Journal de Marie Bashkirtseff

Brusquement, comme je passais dans le jardin public, je me suis trouvée face à face avec le duc.
Il m'a regardée et je l'ai regardé.
Dans mon esprit, je lui parlais ainsi:
- Maintenant que personne ne me voit, je vous parle, je voudrais vous faire comprendre par mon regard tout ce que je ressens pour vous.
Il me regarda encore avec une grande curiosité et s'en alla à pas lents, j'aurais pu le voir encore plus en me retournant, mais j'étais contente comme cela.

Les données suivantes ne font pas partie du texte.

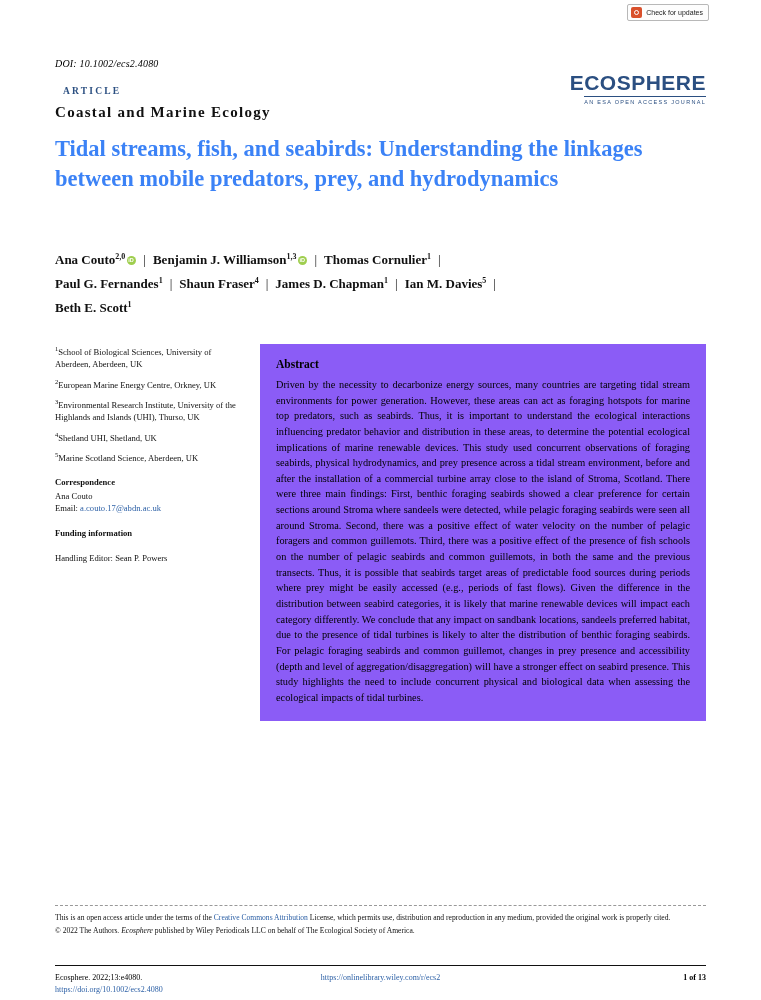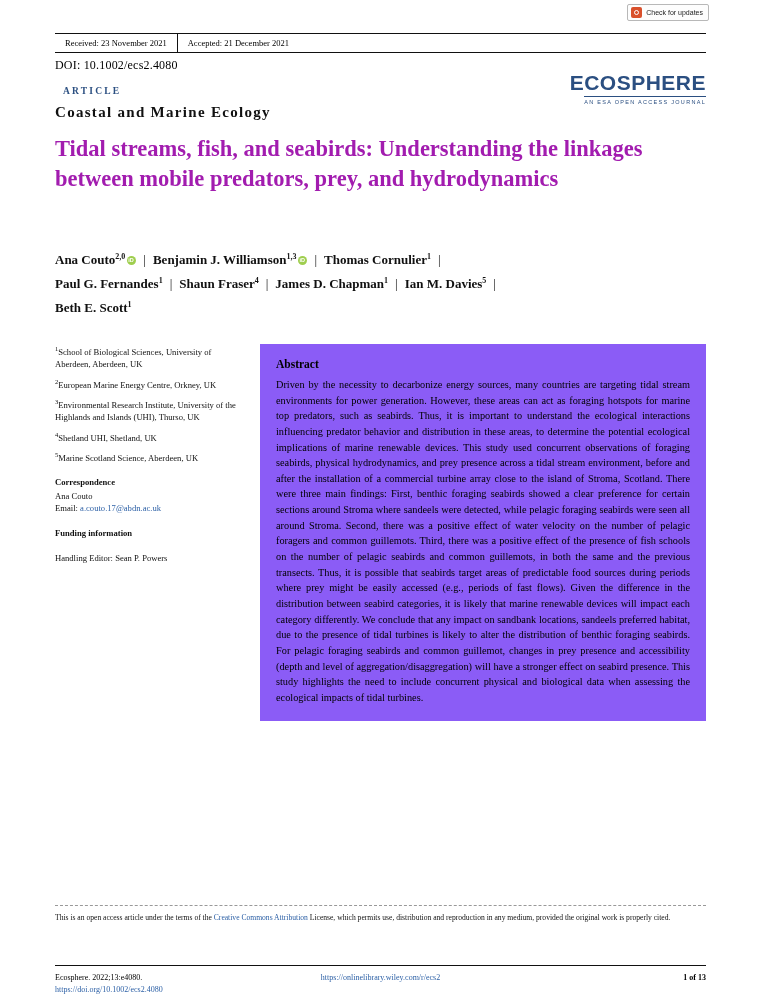--- a/index.html
+++ b/index.html
@@ -297,11 +297,6 @@
     <span>Check for updates</span>
   </div>
 
-  <div class="history">
-    <span class="hitem">Received: 23 November 2021</span>
-    <span class="hsep"></span>
-    <span class="hitem">Accepted: 21 December 2021</span>
-  </div>
 
   <div class="doi">DOI: 10.1002/ecs2.4080</div>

Quand il nous croisa en revenant, Hélène qui était avec moi, me dit:
- Tiens, voilà le duc de Hamilton ! On dirait un boucher !

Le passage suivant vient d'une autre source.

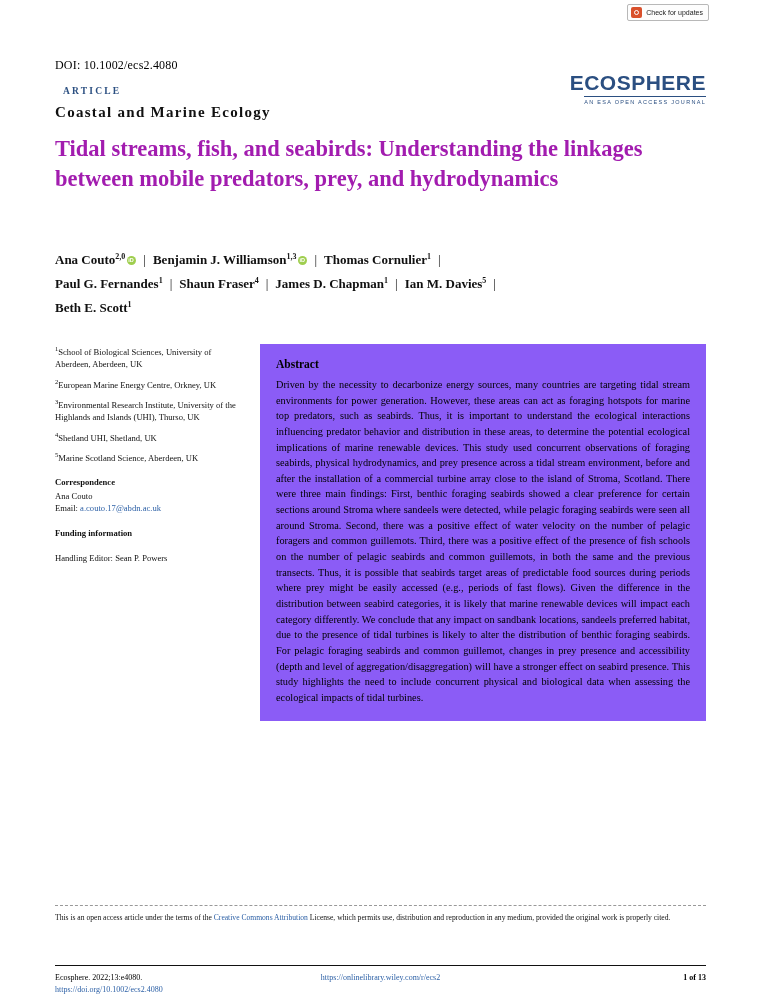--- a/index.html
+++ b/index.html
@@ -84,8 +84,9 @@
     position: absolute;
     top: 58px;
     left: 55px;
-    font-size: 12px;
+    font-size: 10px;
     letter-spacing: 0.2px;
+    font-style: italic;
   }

Elle a beau dire, je crois qu'il lui plaît aussi !
Je sais par moi-même qu'on parle comme cela des hommes qui vous plaisent.
Je suis satisfaite de mes leçons de langue anglaise (commencées le 12 janvier 1872 à Nice, avec Mlle Collignon) (la langue italienne, 17 mars 1872 avec la Micaletti).

Notes

La comparaison du duc avec un boucher par Hélène offre un rare aperçu de la façon dont les autres le percevaient, en contraste frappant avec la vision idéalisée de Marie.
L'observation de Marie sur les gens qui dénigrent ceux qu'ils admirent secrètement témoigne d'une finesse psychologique remarquable pour son âge, bien qu'elle puisse refléter une retouche ultérieure ou une précocité naturelle.
Les études de langues de Marie avec Mlle Collignon (anglais) et la Micaletti (italien) reflètent à la fois son éducation privilégiée et son milieu cosmopolite. Sa satisfaction quant à ses progrès suggère qu'elle prenait ses études au sérieux malgré ses préoccupations sentimentales.